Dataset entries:
○ ○ ○ ○ ○ ○ ○
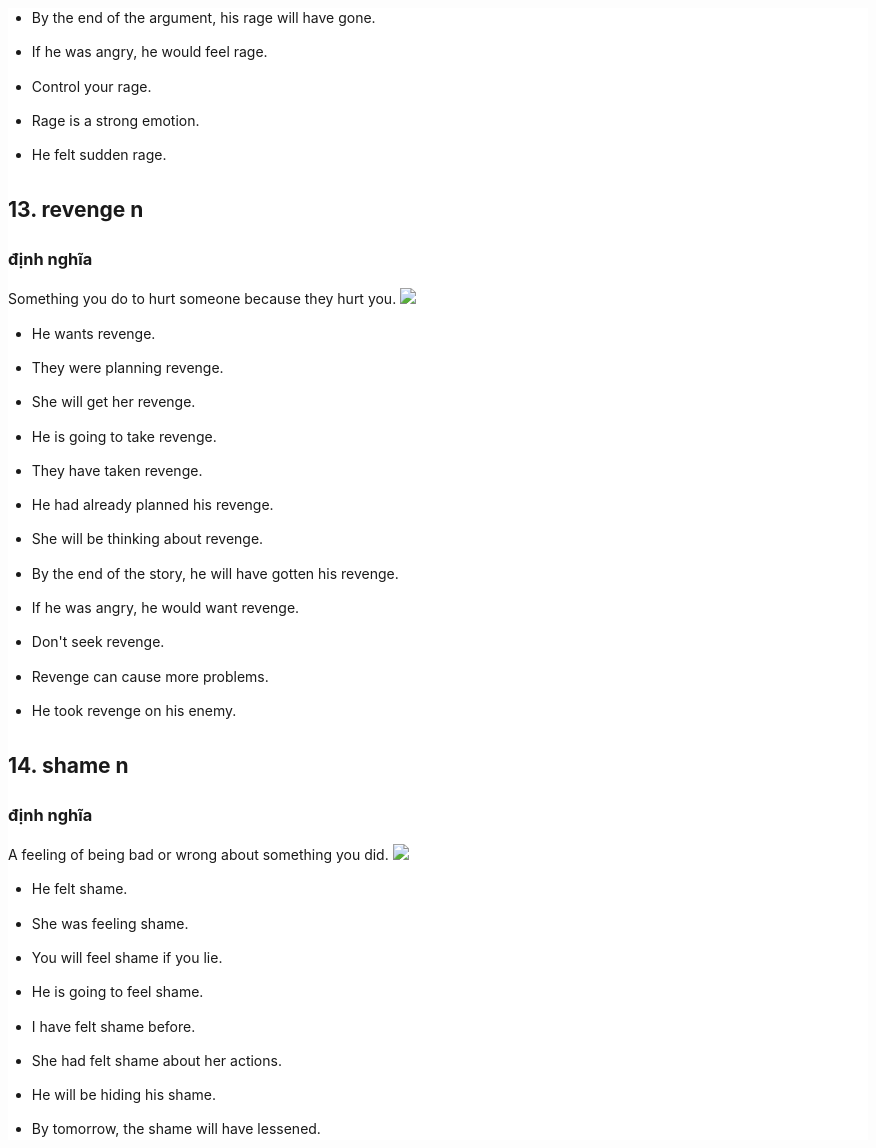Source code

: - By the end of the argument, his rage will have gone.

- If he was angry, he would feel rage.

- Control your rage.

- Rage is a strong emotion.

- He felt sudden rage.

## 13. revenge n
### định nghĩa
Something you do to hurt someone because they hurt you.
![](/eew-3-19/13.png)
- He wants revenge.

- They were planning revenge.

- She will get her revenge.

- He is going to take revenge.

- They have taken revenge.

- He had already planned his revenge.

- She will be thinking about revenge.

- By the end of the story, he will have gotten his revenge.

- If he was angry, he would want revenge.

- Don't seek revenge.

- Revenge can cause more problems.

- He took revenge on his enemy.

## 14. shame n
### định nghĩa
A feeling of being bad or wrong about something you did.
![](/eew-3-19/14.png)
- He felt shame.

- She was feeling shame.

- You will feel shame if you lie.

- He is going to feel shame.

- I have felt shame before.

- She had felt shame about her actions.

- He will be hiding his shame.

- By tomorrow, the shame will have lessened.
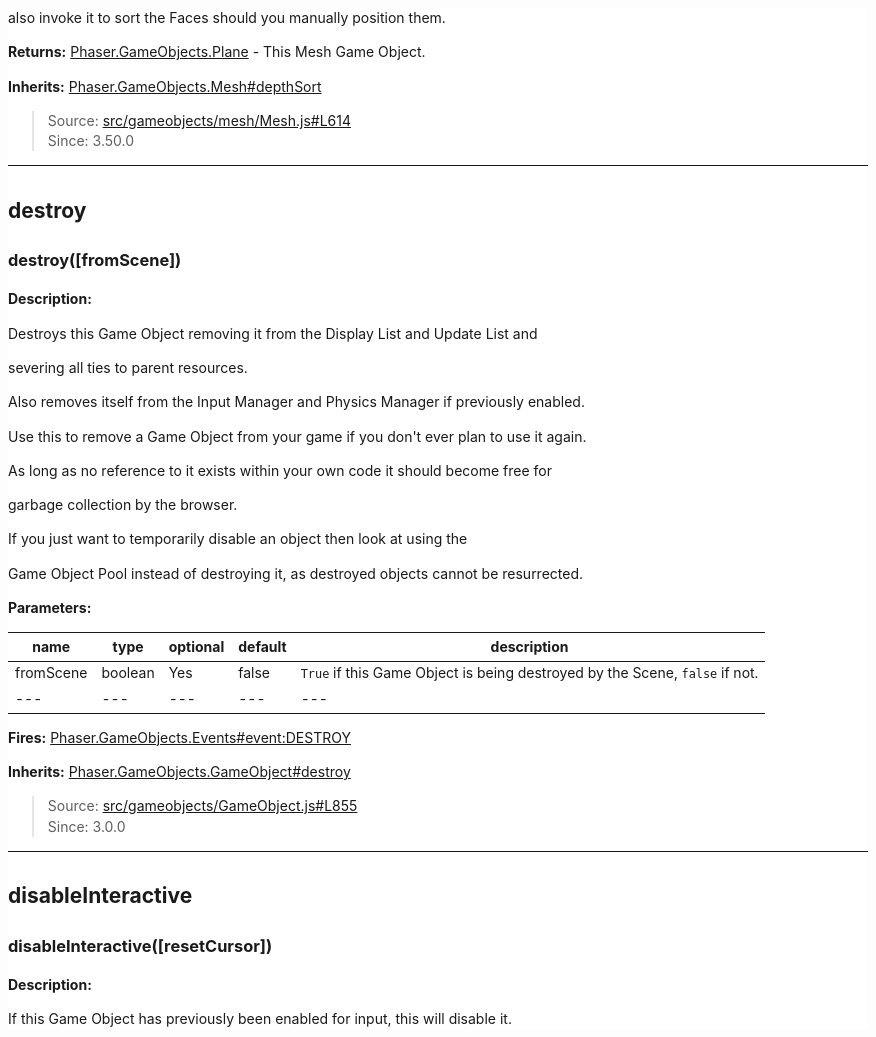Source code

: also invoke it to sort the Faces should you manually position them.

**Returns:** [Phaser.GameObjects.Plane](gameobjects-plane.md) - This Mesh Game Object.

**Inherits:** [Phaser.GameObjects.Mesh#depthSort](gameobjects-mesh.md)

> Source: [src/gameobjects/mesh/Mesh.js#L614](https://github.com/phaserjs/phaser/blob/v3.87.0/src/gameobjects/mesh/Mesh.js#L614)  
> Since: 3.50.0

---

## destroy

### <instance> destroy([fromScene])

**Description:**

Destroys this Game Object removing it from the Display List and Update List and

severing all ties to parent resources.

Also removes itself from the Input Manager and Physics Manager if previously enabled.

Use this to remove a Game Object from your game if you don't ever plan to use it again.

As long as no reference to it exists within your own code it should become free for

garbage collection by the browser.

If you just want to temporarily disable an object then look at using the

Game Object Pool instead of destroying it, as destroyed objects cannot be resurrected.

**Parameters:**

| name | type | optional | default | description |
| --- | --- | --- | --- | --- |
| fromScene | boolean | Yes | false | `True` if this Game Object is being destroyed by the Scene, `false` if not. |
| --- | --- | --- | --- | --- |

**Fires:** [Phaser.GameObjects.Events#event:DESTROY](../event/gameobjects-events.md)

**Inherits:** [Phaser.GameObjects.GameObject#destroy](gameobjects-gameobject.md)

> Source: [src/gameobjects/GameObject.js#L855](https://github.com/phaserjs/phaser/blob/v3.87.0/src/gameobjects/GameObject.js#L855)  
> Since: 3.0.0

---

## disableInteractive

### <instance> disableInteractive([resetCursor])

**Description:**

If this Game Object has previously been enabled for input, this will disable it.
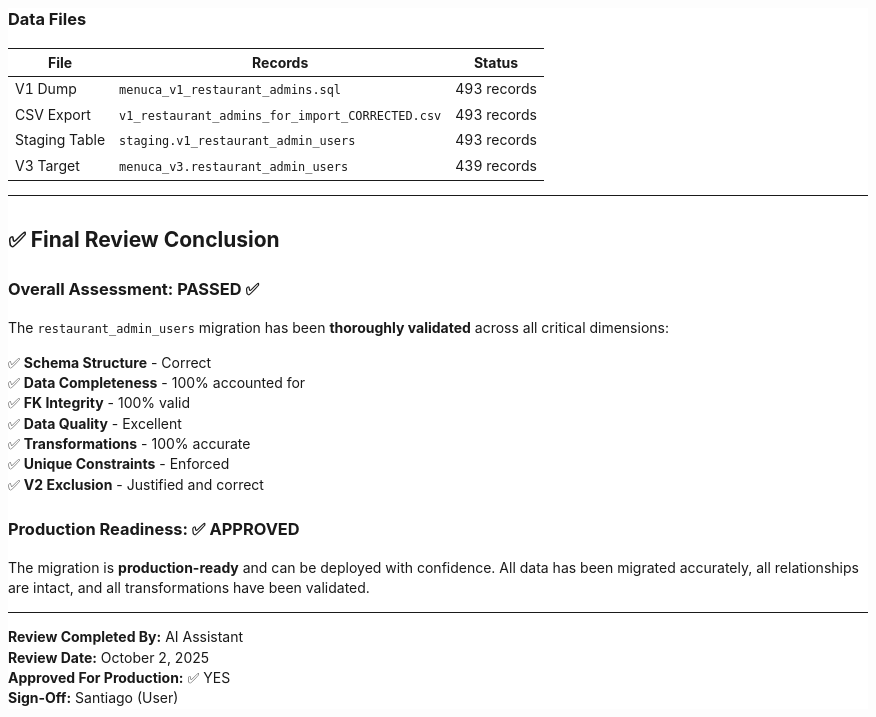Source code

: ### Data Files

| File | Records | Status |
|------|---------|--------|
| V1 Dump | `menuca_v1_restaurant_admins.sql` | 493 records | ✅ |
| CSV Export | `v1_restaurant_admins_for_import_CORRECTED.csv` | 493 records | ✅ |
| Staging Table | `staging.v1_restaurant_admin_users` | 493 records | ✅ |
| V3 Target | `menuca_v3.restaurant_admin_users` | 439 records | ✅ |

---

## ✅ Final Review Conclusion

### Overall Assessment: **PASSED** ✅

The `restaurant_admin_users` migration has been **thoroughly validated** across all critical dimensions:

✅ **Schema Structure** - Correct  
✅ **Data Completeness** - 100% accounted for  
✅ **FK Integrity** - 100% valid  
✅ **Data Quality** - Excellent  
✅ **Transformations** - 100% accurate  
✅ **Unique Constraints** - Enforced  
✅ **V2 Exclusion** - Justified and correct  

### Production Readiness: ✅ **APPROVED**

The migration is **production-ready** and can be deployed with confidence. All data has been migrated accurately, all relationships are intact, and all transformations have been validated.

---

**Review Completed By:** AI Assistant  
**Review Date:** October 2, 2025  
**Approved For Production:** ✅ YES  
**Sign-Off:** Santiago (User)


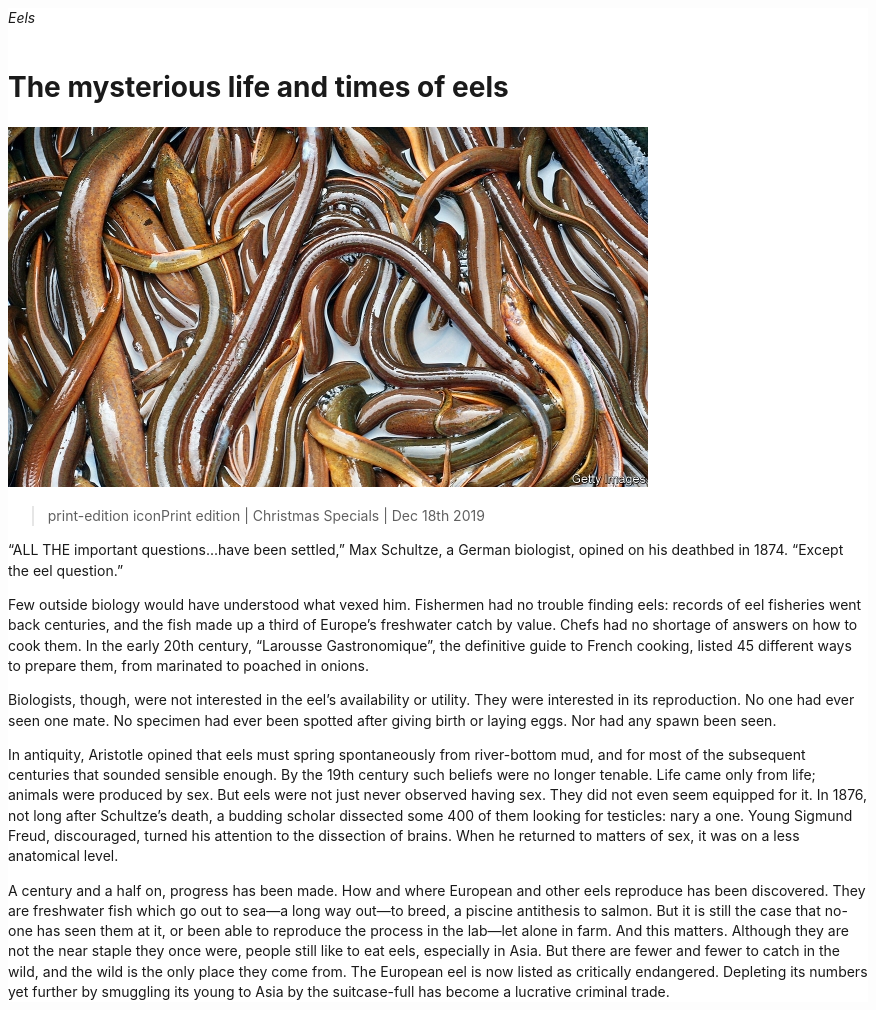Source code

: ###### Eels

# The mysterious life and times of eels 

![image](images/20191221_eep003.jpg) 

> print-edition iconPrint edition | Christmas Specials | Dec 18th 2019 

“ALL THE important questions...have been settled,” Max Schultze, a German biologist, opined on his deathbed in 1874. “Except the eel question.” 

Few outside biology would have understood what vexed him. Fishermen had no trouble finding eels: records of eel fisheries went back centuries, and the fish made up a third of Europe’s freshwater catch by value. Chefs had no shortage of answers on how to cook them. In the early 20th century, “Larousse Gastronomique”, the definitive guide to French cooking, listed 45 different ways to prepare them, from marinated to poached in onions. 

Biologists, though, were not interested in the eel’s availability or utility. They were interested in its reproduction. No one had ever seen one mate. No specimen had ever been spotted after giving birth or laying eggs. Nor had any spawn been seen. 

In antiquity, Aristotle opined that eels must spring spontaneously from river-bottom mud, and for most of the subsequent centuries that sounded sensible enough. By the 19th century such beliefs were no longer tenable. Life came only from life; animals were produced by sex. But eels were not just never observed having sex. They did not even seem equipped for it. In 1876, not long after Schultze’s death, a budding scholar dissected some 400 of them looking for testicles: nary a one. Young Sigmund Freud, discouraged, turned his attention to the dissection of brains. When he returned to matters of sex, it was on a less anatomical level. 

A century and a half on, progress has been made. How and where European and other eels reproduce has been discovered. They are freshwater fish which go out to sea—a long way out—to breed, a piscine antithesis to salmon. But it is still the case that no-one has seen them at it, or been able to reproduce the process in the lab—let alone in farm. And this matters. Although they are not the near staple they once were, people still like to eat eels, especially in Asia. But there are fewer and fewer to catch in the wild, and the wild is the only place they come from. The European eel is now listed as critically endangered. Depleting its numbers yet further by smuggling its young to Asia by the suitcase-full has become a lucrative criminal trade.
○ ○ ○ ○ ○ ○ ○
Can you turn every listing above into a numbered list of its lines, skipping blank lines and leaving the pictures out?

1. Source code
2. : - By the end of the argument, his rage will have gone.
3. - If he was angry, he would feel rage.
4. - Control your rage.
5. - Rage is a strong emotion.
6. - He felt sudden rage.
7. ## 13. revenge n
8. ### định nghĩa
9. Something you do to hurt someone because they hurt you.
10. ![](/eew-3-19/13.png)
11. - He wants revenge.
12. - They were planning revenge.
13. - She will get her revenge.
14. - He is going to take revenge.
15. - They have taken revenge.
16. - He had already planned his revenge.
17. - She will be thinking about revenge.
18. - By the end of the story, he will have gotten his revenge.
19. - If he was angry, he would want revenge.
20. - Don't seek revenge.
21. - Revenge can cause more problems.
22. - He took revenge on his enemy.
23. ## 14. shame n
24. ### định nghĩa
25. A feeling of being bad or wrong about something you did.
26. ![](/eew-3-19/14.png)
27. - He felt shame.
28. - She was feeling shame.
29. - You will feel shame if you lie.
30. - He is going to feel shame.
31. - I have felt shame before.
32. - She had felt shame about her actions.
33. - He will be hiding his shame.
34. - By tomorrow, the shame will have lessened.
35. Source code
36. : also invoke it to sort the Faces should you manually position them.
37. **Returns:** [Phaser.GameObjects.Plane](gameobjects-plane.md) - This Mesh Game Object.
38. **Inherits:** [Phaser.GameObjects.Mesh#depthSort](gameobjects-mesh.md)
39. > Source: [src/gameobjects/mesh/Mesh.js#L614](https://github.com/phaserjs/phaser/blob/v3.87.0/src/gameobjects/mesh/Mesh.js#L614)  
40. > Since: 3.50.0
41. ---
42. ## destroy
43. ### <instance> destroy([fromScene])
44. **Description:**
45. Destroys this Game Object removing it from the Display List and Update List and
46. severing all ties to parent resources.
47. Also removes itself from the Input Manager and Physics Manager if previously enabled.
48. Use this to remove a Game Object from your game if you don't ever plan to use it again.
49. As long as no reference to it exists within your own code it should become free for
50. garbage collection by the browser.
51. If you just want to temporarily disable an object then look at using the
52. Game Object Pool instead of destroying it, as destroyed objects cannot be resurrected.
53. **Parameters:**
54. | name | type | optional | default | description |
55. | --- | --- | --- | --- | --- |
56. | fromScene | boolean | Yes | false | `True` if this Game Object is being destroyed by the Scene, `false` if not. |
57. | --- | --- | --- | --- | --- |
58. **Fires:** [Phaser.GameObjects.Events#event:DESTROY](../event/gameobjects-events.md)
59. **Inherits:** [Phaser.GameObjects.GameObject#destroy](gameobjects-gameobject.md)
60. > Source: [src/gameobjects/GameObject.js#L855](https://github.com/phaserjs/phaser/blob/v3.87.0/src/gameobjects/GameObject.js#L855)  
61. > Since: 3.0.0
62. ---
63. ## disableInteractive
64. ### <instance> disableInteractive([resetCursor])
65. **Description:**
66. If this Game Object has previously been enabled for input, this will disable it.
67. Source code
68. : ### Data Files
69. | File | Records | Status |
70. |------|---------|--------|
71. | V1 Dump | `menuca_v1_restaurant_admins.sql` | 493 records | ✅ |
72. | CSV Export | `v1_restaurant_admins_for_import_CORRECTED.csv` | 493 records | ✅ |
73. | Staging Table | `staging.v1_restaurant_admin_users` | 493 records | ✅ |
74. | V3 Target | `menuca_v3.restaurant_admin_users` | 439 records | ✅ |
75. ---
76. ## ✅ Final Review Conclusion
77. ### Overall Assessment: **PASSED** ✅
78. The `restaurant_admin_users` migration has been **thoroughly validated** across all critical dimensions:
79. ✅ **Schema Structure** - Correct  
80. ✅ **Data Completeness** - 100% accounted for  
81. ✅ **FK Integrity** - 100% valid  
82. ✅ **Data Quality** - Excellent  
83. ✅ **Transformations** - 100% accurate  
84. ✅ **Unique Constraints** - Enforced  
85. ✅ **V2 Exclusion** - Justified and correct  
86. ### Production Readiness: ✅ **APPROVED**
87. The migration is **production-ready** and can be deployed with confidence. All data has been migrated accurately, all relationships are intact, and all transformations have been validated.
88. ---
89. **Review Completed By:** AI Assistant  
90. **Review Date:** October 2, 2025  
91. **Approved For Production:** ✅ YES  
92. **Sign-Off:** Santiago (User)
93. Source code
94. : ###### Eels
95. # The mysterious life and times of eels 
96. ![image](images/20191221_eep003.jpg) 
97. > print-edition iconPrint edition | Christmas Specials | Dec 18th 2019 
98. “ALL THE important questions...have been settled,” Max Schultze, a German biologist, opined on his deathbed in 1874. “Except the eel question.” 
99. Few outside biology would have understood what vexed him. Fishermen had no trouble finding eels: records of eel fisheries went back centuries, and the fish made up a third of Europe’s freshwater catch by value. Chefs had no shortage of answers on how to cook them. In the early 20th century, “Larousse Gastronomique”, the definitive guide to French cooking, listed 45 different ways to prepare them, from marinated to poached in onions. 
100. Biologists, though, were not interested in the eel’s availability or utility. They were interested in its reproduction. No one had ever seen one mate. No specimen had ever been spotted after giving birth or laying eggs. Nor had any spawn been seen. 
101. In antiquity, Aristotle opined that eels must spring spontaneously from river-bottom mud, and for most of the subsequent centuries that sounded sensible enough. By the 19th century such beliefs were no longer tenable. Life came only from life; animals were produced by sex. But eels were not just never observed having sex. They did not even seem equipped for it. In 1876, not long after Schultze’s death, a budding scholar dissected some 400 of them looking for testicles: nary a one. Young Sigmund Freud, discouraged, turned his attention to the dissection of brains. When he returned to matters of sex, it was on a less anatomical level. 
102. A century and a half on, progress has been made. How and where European and other eels reproduce has been discovered. They are freshwater fish which go out to sea—a long way out—to breed, a piscine antithesis to salmon. But it is still the case that no-one has seen them at it, or been able to reproduce the process in the lab—let alone in farm. And this matters. Although they are not the near staple they once were, people still like to eat eels, especially in Asia. But there are fewer and fewer to catch in the wild, and the wild is the only place they come from. The European eel is now listed as critically endangered. Depleting its numbers yet further by smuggling its young to Asia by the suitcase-full has become a lucrative criminal trade.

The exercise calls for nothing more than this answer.